Convenience stores and gas stations operate on razor-thin margins. From soaring credit card swipe fees to lottery theft siphoning off profits behind the counter, convenience stores and gas stations face challenges that chip away at profits every day.
There are an estimated 152,000 convenience stores in the United States, 60% of which are single-store operators. These businesses have seen a historic jump in their swipe fees with inflation and rising gas prices. Since 2020, overall card fees paid by the convenience store industry are up 84%.
For many convenience retailers, swipe fees are the second-largest operating expense, right behind labor. And here’s the kicker: these fees are largely controlled by just two major service providers, Visa and Mastercard, which together handle 83% of all credit card transactions in the United States. This overwhelming market control leaves retailers with virtually no choice but to accept both networks. Since credit card fees are calculated as a percentage of the total transaction value, they rise proportionally with inflation, making every price increase even more costly.
But there’s good news! The Credit Card Competition Act (CCCA), a bipartisan initiative, aims to reduce a significant cost for retailers: credit card swipe fees. The act introduces regulatory measures that would require major banks to allow greater competition in credit card processing. For convenience store owners, this means more choices, lower fees, and the potential to reinvest those savings into other areas of the business—such as expanding lottery retail operations.
As the Marshall-Durbin Amendment aims to tackle these fees, the increased competition it introduces will benefit the entire retail industry.
More options will create competition between networks, encouraging them to offer better prices and drive down fees to win retailers. From the business side, retailers can save money on transactions and boost their profitability.

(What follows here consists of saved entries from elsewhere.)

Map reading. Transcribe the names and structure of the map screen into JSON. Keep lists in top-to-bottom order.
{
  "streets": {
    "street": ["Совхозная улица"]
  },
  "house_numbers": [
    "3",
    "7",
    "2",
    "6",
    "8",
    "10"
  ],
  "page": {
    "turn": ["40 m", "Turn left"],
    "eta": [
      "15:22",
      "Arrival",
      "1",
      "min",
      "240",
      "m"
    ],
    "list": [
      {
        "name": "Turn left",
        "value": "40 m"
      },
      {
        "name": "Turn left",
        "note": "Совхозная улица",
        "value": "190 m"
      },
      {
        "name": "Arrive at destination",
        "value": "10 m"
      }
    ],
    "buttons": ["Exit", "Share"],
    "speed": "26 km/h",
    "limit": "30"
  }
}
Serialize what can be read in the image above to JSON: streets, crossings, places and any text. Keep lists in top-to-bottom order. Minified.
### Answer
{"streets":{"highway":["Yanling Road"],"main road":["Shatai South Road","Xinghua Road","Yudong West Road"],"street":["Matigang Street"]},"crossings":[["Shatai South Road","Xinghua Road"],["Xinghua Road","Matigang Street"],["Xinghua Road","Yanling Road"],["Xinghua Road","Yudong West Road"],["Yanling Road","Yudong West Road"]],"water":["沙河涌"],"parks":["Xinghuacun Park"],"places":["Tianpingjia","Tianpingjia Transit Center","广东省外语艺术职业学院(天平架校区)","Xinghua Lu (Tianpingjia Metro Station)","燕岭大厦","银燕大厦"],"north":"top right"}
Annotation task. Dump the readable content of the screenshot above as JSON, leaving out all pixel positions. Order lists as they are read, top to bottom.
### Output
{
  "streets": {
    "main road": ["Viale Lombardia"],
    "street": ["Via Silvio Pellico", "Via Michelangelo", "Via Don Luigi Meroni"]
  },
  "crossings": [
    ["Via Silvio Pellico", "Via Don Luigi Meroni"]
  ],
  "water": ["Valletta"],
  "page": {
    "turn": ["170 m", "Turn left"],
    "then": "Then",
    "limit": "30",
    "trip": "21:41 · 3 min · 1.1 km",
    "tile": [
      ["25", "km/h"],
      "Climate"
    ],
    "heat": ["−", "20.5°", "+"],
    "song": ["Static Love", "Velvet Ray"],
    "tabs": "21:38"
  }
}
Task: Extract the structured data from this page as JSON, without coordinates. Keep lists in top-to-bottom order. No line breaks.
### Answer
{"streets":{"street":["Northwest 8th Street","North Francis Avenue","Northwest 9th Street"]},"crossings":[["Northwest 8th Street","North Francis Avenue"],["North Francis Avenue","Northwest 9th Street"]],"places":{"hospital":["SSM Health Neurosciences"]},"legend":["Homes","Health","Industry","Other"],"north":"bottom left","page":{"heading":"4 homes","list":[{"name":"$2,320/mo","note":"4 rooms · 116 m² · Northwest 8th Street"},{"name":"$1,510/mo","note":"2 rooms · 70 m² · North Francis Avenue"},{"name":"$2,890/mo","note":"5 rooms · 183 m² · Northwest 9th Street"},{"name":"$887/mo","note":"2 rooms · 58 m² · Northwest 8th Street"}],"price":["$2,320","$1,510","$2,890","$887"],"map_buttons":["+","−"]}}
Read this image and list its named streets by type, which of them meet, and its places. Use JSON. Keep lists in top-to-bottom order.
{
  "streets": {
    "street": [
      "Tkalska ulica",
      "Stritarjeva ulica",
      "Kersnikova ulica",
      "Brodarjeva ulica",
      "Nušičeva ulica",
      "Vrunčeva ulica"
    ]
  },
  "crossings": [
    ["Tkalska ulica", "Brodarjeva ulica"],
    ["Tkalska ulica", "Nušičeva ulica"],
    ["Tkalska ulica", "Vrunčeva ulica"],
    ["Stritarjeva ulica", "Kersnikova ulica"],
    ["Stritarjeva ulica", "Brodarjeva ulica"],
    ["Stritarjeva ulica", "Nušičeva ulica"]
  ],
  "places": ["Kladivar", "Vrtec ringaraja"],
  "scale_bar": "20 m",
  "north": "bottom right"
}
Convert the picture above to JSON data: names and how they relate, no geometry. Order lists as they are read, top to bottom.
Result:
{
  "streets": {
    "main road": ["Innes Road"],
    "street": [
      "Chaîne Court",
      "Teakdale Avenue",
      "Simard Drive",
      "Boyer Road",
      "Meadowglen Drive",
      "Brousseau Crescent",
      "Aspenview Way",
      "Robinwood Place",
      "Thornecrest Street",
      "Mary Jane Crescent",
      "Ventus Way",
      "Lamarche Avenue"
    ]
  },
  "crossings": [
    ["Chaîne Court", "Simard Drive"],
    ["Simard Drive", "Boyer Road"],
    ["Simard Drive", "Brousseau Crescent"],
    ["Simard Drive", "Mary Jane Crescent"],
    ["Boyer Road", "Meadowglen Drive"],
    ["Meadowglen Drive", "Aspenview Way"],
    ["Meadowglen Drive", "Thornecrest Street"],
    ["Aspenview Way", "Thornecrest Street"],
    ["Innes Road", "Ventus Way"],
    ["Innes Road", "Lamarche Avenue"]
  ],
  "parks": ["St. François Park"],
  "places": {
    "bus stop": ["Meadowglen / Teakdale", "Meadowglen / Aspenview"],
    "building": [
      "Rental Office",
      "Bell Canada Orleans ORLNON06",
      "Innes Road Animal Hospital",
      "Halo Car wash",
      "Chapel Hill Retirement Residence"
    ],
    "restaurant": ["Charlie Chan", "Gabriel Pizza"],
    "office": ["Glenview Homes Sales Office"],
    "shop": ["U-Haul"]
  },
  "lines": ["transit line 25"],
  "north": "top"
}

Senators Marshall and Durbin have proposed their amendment as part of the broader GENIUS Act, a cryptocurrency bill that NACS also endorses. If the Senate approves the Marshall-Durbin Amendment and incorporates it into the GENIUS Act, a vote on the full bill could take place following the Memorial Day recess.
The Marshall-Durbin Amendment is supported by almost 2,000 companies and nearly 300 trade associations as well as a broad group of consumer, labor and pro-competition organizations.
However, it’s also important to note that this proposed legislation only applies to banks with more than $100 billion in assets, exempting the vast majority of banks and credit unions in the United States, including community banks and other small and mid-sized regional banks.
Along with NACS and thousands of retailers across the country, LottoShield proudly supports the Credit Card Competition Act. We’re fully committed to backing convenience store owners, especially single-store operators. Credit card fees have become unsustainably high, placing a significant burden on smaller, family-run businesses. In fact, they cost the average U.S. household nearly $1,200 each year.
This legislation will lower fees and ease the financial burden on retailers, enabling them to reallocate those savings into other areas of the business, such as improving inventory, customer service, or employee wages.
The Credit Card Competition Act is a crucial piece of the puzzle, landmark legislation that opens the door to a new era of payment processing, marked by fairer swipe fees and greater transparency. Retailers are encouraged to contact their legislators and voice support for the Credit Card Competition Act to help ensure it crosses the finish line.